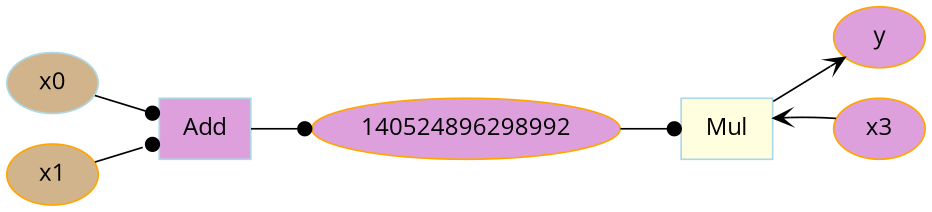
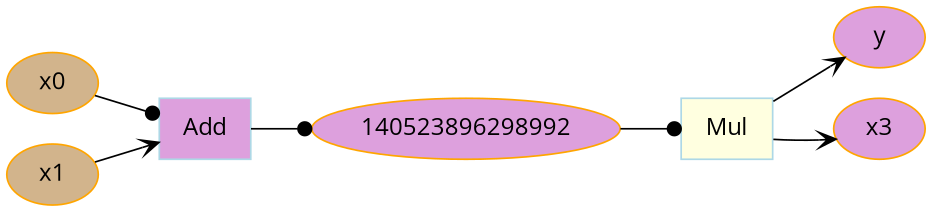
  digraph {
    fontname="Open Sans"
    rankdir=LR
    node [color=orange fillcolor=plum fontname="Open Sans" style=filled]
    edge [arrowhead=vee fontname="Open Sans"]
    n1 [label=y]
    n2 [color=lightblue fillcolor=lightyellow label=Mul shape=box]
-   140523896298992 [label=140524896298992]
+   140523896298992
    n4 [label=x3]
    n5 [color=lightblue label=Add shape=box]
-   n6 [color=lightblue fillcolor=tan label=x0]
+   n6 [fillcolor=tan label=x0]
    n7 [fillcolor=tan label=x1]
    n2 -> n1
    140523896298992 -> n2 [arrowhead=dot]
-   n4 -> n2
+   n2 -> n4
    n5 -> 140523896298992 [arrowhead=dot]
    n6 -> n5 [arrowhead=dot]
-   n7 -> n5 [arrowhead=dot]
+   n7 -> n5
  }
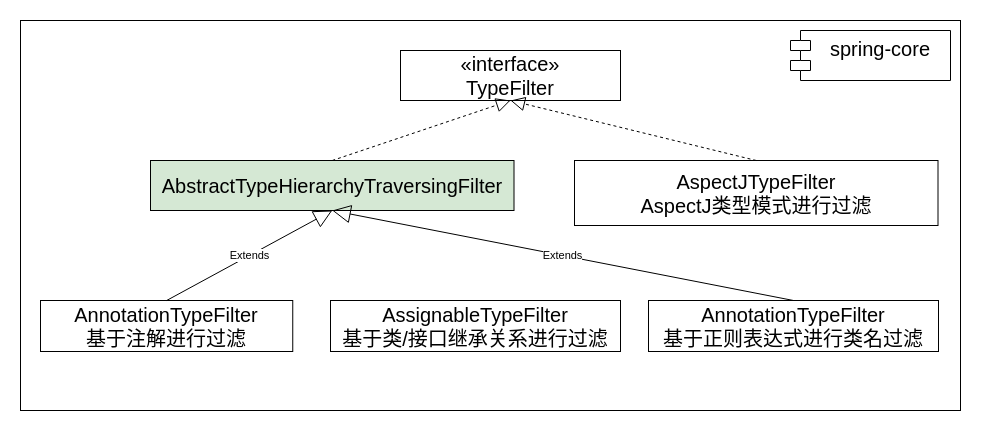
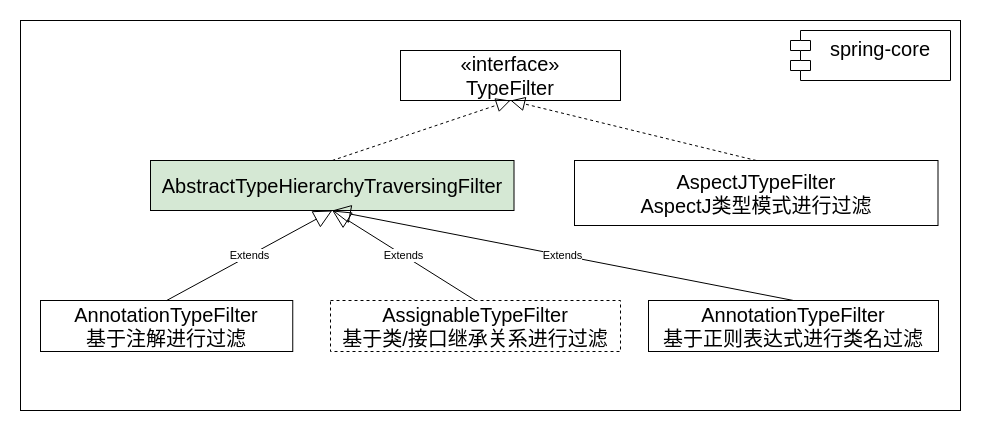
  <mxCell id="0" />
  <mxCell id="1" parent="0" />
  <mxCell id="2" value="" style="rounded=0;whiteSpace=wrap;html=1;" parent="1" vertex="1"><mxGeometry x="20" y="20" width="940" height="390" as="geometry" /></mxCell>
  <mxCell id="3" value="«interface»&lt;br&gt;TypeFilter" style="html=1;whiteSpace=wrap;fontSize=20;fontStyle=0;" parent="1" vertex="1"><mxGeometry x="400" y="50" width="220" height="50" as="geometry" /></mxCell>
  <mxCell id="4" value="AnnotationTypeFilter&lt;div&gt;基于注解进行过滤&lt;br&gt;&lt;/div&gt;" style="html=1;whiteSpace=wrap;fontSize=20;verticalAlign=middle;align=center;" parent="1" vertex="1"><mxGeometry x="40" y="300" width="252.25" height="51" as="geometry" /></mxCell>
  <mxCell id="5" value="AbstractTypeHierarchyTraversingFilter" style="html=1;whiteSpace=wrap;fontSize=20;fillColor=#d5e8d4;" parent="1" vertex="1"><mxGeometry x="150" y="160" width="363.5" height="50" as="geometry" /></mxCell>
  <mxCell id="6" value="" style="endArrow=block;dashed=1;endFill=0;endSize=12;html=1;rounded=0;exitX=0.5;exitY=0;exitDx=0;exitDy=0;entryX=0.5;entryY=1;entryDx=0;entryDy=0;" parent="1" source="5" target="3" edge="1"><mxGeometry width="160" relative="1" as="geometry"><mxPoint x="10" y="130" as="sourcePoint" /><mxPoint x="170" y="130" as="targetPoint" /></mxGeometry></mxCell>
  <mxCell id="7" value="Extends" style="endArrow=block;endSize=16;endFill=0;html=1;rounded=0;exitX=0.5;exitY=0;exitDx=0;exitDy=0;entryX=0.5;entryY=1;entryDx=0;entryDy=0;" parent="1" source="4" target="5" edge="1"><mxGeometry width="160" relative="1" as="geometry"><mxPoint x="230" y="400" as="sourcePoint" /><mxPoint x="390" y="400" as="targetPoint" /></mxGeometry></mxCell>
  <mxCell id="8" value="spring-core&lt;div&gt;&lt;br&gt;&lt;/div&gt;" style="shape=module;align=left;spacingLeft=20;align=center;verticalAlign=top;whiteSpace=wrap;html=1;fontSize=20;" parent="1" vertex="1"><mxGeometry x="790" y="30" width="160" height="50" as="geometry" /></mxCell>
- <mxCell id="9" value="AssignableTypeFilter&lt;div&gt;基于类/接口继承关系进行过滤&lt;/div&gt;" style="html=1;whiteSpace=wrap;fontSize=20;verticalAlign=middle;align=center;" vertex="1" parent="1"><mxGeometry x="330" y="300" width="290" height="51" as="geometry" /></mxCell>
+ <mxCell id="9" value="AssignableTypeFilter&lt;div&gt;基于类/接口继承关系进行过滤&lt;/div&gt;" style="html=1;whiteSpace=wrap;fontSize=20;verticalAlign=middle;align=center;dashed=1;" vertex="1" parent="1"><mxGeometry x="330" y="300" width="290" height="51" as="geometry" /></mxCell>
+ <mxCell id="10" value="Extends" style="endArrow=block;endSize=16;endFill=0;html=1;rounded=0;exitX=0.5;exitY=0;exitDx=0;exitDy=0;entryX=0.5;entryY=1;entryDx=0;entryDy=0;" edge="1" parent="1" source="9" target="5"><mxGeometry width="160" relative="1" as="geometry"><mxPoint x="410" y="260" as="sourcePoint" /><mxPoint x="570" y="260" as="targetPoint" /></mxGeometry></mxCell>
  <mxCell id="11" value="AspectJTypeFilter&lt;div&gt;AspectJ类型模式进行过滤&lt;br&gt;&lt;/div&gt;" style="html=1;whiteSpace=wrap;fontSize=20;" vertex="1" parent="1"><mxGeometry x="574" y="160" width="363.5" height="65" as="geometry" /></mxCell>
  <mxCell id="12" value="" style="endArrow=block;dashed=1;endFill=0;endSize=12;html=1;rounded=0;exitX=0.5;exitY=0;exitDx=0;exitDy=0;entryX=0.5;entryY=1;entryDx=0;entryDy=0;" edge="1" parent="1" source="11" target="3"><mxGeometry width="160" relative="1" as="geometry"><mxPoint x="720" y="240" as="sourcePoint" /><mxPoint x="880" y="240" as="targetPoint" /></mxGeometry></mxCell>
  <mxCell id="13" value="AnnotationTypeFilter&lt;div&gt;基于正则表达式进行类名过滤&lt;/div&gt;" style="html=1;whiteSpace=wrap;fontSize=20;verticalAlign=middle;align=center;" vertex="1" parent="1"><mxGeometry x="648" y="300" width="290" height="51" as="geometry" /></mxCell>
  <mxCell id="14" value="Extends" style="endArrow=block;endSize=16;endFill=0;html=1;rounded=0;exitX=0.5;exitY=0;exitDx=0;exitDy=0;entryX=0.5;entryY=1;entryDx=0;entryDy=0;" edge="1" parent="1" source="13" target="5"><mxGeometry width="160" relative="1" as="geometry"><mxPoint x="700" y="260" as="sourcePoint" /><mxPoint x="860" y="260" as="targetPoint" /></mxGeometry></mxCell>
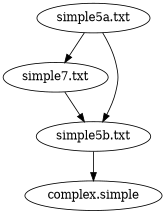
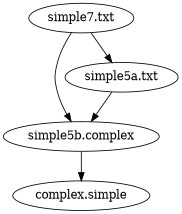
  digraph {
    fontname="DejaVu Serif"
    node [fontname="DejaVu Serif"]
    edge [fontname="DejaVu Serif"]
    n1 [label="simple7.txt"]
-   "simple5b.txt"
+   "simple5b.txt" [label="simple5b.complex"]
    n3 [label="complex.simple"]
    "simple5a.txt"
    n1 -> "simple5b.txt"
    "simple5b.txt" -> n3
-   "simple5a.txt" -> n1
+   n1 -> "simple5a.txt"
    "simple5a.txt" -> "simple5b.txt"
  }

· · · · · · ·

» TASK OBJECTIVE:
Reproduce all of these lines with "Open Sans" changed to "Noto Sans" wherever it occurs, leaving everything else as it is. Omit the pictures from your answer.

» FINAL RESULT:
  digraph {
    fontname="Noto Sans"
    rankdir=LR
    node [color=orange fillcolor=plum fontname="Noto Sans" style=filled]
    edge [arrowhead=vee fontname="Noto Sans"]
    n1 [label=y]
    n2 [color=lightblue fillcolor=lightyellow label=Mul shape=box]
-   140523896298992 [label=140524896298992]
+   140523896298992
    n4 [label=x3]
    n5 [color=lightblue label=Add shape=box]
-   n6 [color=lightblue fillcolor=tan label=x0]
+   n6 [fillcolor=tan label=x0]
    n7 [fillcolor=tan label=x1]
    n2 -> n1
    140523896298992 -> n2 [arrowhead=dot]
-   n4 -> n2
+   n2 -> n4
    n5 -> 140523896298992 [arrowhead=dot]
    n6 -> n5 [arrowhead=dot]
-   n7 -> n5 [arrowhead=dot]
+   n7 -> n5
  }
  <mxCell id="0" />
  <mxCell id="1" parent="0" />
  <mxCell id="2" value="" style="rounded=0;whiteSpace=wrap;html=1;" parent="1" vertex="1"><mxGeometry x="20" y="20" width="940" height="390" as="geometry" /></mxCell>
  <mxCell id="3" value="«interface»&lt;br&gt;TypeFilter" style="html=1;whiteSpace=wrap;fontSize=20;fontStyle=0;" parent="1" vertex="1"><mxGeometry x="400" y="50" width="220" height="50" as="geometry" /></mxCell>
  <mxCell id="4" value="AnnotationTypeFilter&lt;div&gt;基于注解进行过滤&lt;br&gt;&lt;/div&gt;" style="html=1;whiteSpace=wrap;fontSize=20;verticalAlign=middle;align=center;" parent="1" vertex="1"><mxGeometry x="40" y="300" width="252.25" height="51" as="geometry" /></mxCell>
  <mxCell id="5" value="AbstractTypeHierarchyTraversingFilter" style="html=1;whiteSpace=wrap;fontSize=20;fillColor=#d5e8d4;" parent="1" vertex="1"><mxGeometry x="150" y="160" width="363.5" height="50" as="geometry" /></mxCell>
  <mxCell id="6" value="" style="endArrow=block;dashed=1;endFill=0;endSize=12;html=1;rounded=0;exitX=0.5;exitY=0;exitDx=0;exitDy=0;entryX=0.5;entryY=1;entryDx=0;entryDy=0;" parent="1" source="5" target="3" edge="1"><mxGeometry width="160" relative="1" as="geometry"><mxPoint x="10" y="130" as="sourcePoint" /><mxPoint x="170" y="130" as="targetPoint" /></mxGeometry></mxCell>
  <mxCell id="7" value="Extends" style="endArrow=block;endSize=16;endFill=0;html=1;rounded=0;exitX=0.5;exitY=0;exitDx=0;exitDy=0;entryX=0.5;entryY=1;entryDx=0;entryDy=0;" parent="1" source="4" target="5" edge="1"><mxGeometry width="160" relative="1" as="geometry"><mxPoint x="230" y="400" as="sourcePoint" /><mxPoint x="390" y="400" as="targetPoint" /></mxGeometry></mxCell>
  <mxCell id="8" value="spring-core&lt;div&gt;&lt;br&gt;&lt;/div&gt;" style="shape=module;align=left;spacingLeft=20;align=center;verticalAlign=top;whiteSpace=wrap;html=1;fontSize=20;" parent="1" vertex="1"><mxGeometry x="790" y="30" width="160" height="50" as="geometry" /></mxCell>
- <mxCell id="9" value="AssignableTypeFilter&lt;div&gt;基于类/接口继承关系进行过滤&lt;/div&gt;" style="html=1;whiteSpace=wrap;fontSize=20;verticalAlign=middle;align=center;" vertex="1" parent="1"><mxGeometry x="330" y="300" width="290" height="51" as="geometry" /></mxCell>
+ <mxCell id="9" value="AssignableTypeFilter&lt;div&gt;基于类/接口继承关系进行过滤&lt;/div&gt;" style="html=1;whiteSpace=wrap;fontSize=20;verticalAlign=middle;align=center;dashed=1;" vertex="1" parent="1"><mxGeometry x="330" y="300" width="290" height="51" as="geometry" /></mxCell>
+ <mxCell id="10" value="Extends" style="endArrow=block;endSize=16;endFill=0;html=1;rounded=0;exitX=0.5;exitY=0;exitDx=0;exitDy=0;entryX=0.5;entryY=1;entryDx=0;entryDy=0;" edge="1" parent="1" source="9" target="5"><mxGeometry width="160" relative="1" as="geometry"><mxPoint x="410" y="260" as="sourcePoint" /><mxPoint x="570" y="260" as="targetPoint" /></mxGeometry></mxCell>
  <mxCell id="11" value="AspectJTypeFilter&lt;div&gt;AspectJ类型模式进行过滤&lt;br&gt;&lt;/div&gt;" style="html=1;whiteSpace=wrap;fontSize=20;" vertex="1" parent="1"><mxGeometry x="574" y="160" width="363.5" height="65" as="geometry" /></mxCell>
  <mxCell id="12" value="" style="endArrow=block;dashed=1;endFill=0;endSize=12;html=1;rounded=0;exitX=0.5;exitY=0;exitDx=0;exitDy=0;entryX=0.5;entryY=1;entryDx=0;entryDy=0;" edge="1" parent="1" source="11" target="3"><mxGeometry width="160" relative="1" as="geometry"><mxPoint x="720" y="240" as="sourcePoint" /><mxPoint x="880" y="240" as="targetPoint" /></mxGeometry></mxCell>
  <mxCell id="13" value="AnnotationTypeFilter&lt;div&gt;基于正则表达式进行类名过滤&lt;/div&gt;" style="html=1;whiteSpace=wrap;fontSize=20;verticalAlign=middle;align=center;" vertex="1" parent="1"><mxGeometry x="648" y="300" width="290" height="51" as="geometry" /></mxCell>
  <mxCell id="14" value="Extends" style="endArrow=block;endSize=16;endFill=0;html=1;rounded=0;exitX=0.5;exitY=0;exitDx=0;exitDy=0;entryX=0.5;entryY=1;entryDx=0;entryDy=0;" edge="1" parent="1" source="13" target="5"><mxGeometry width="160" relative="1" as="geometry"><mxPoint x="700" y="260" as="sourcePoint" /><mxPoint x="860" y="260" as="targetPoint" /></mxGeometry></mxCell>
  digraph {
    fontname="DejaVu Serif"
    node [fontname="DejaVu Serif"]
    edge [fontname="DejaVu Serif"]
    n1 [label="simple7.txt"]
-   "simple5b.txt"
+   "simple5b.txt" [label="simple5b.complex"]
    n3 [label="complex.simple"]
    "simple5a.txt"
    n1 -> "simple5b.txt"
    "simple5b.txt" -> n3
-   "simple5a.txt" -> n1
+   n1 -> "simple5a.txt"
    "simple5a.txt" -> "simple5b.txt"
  }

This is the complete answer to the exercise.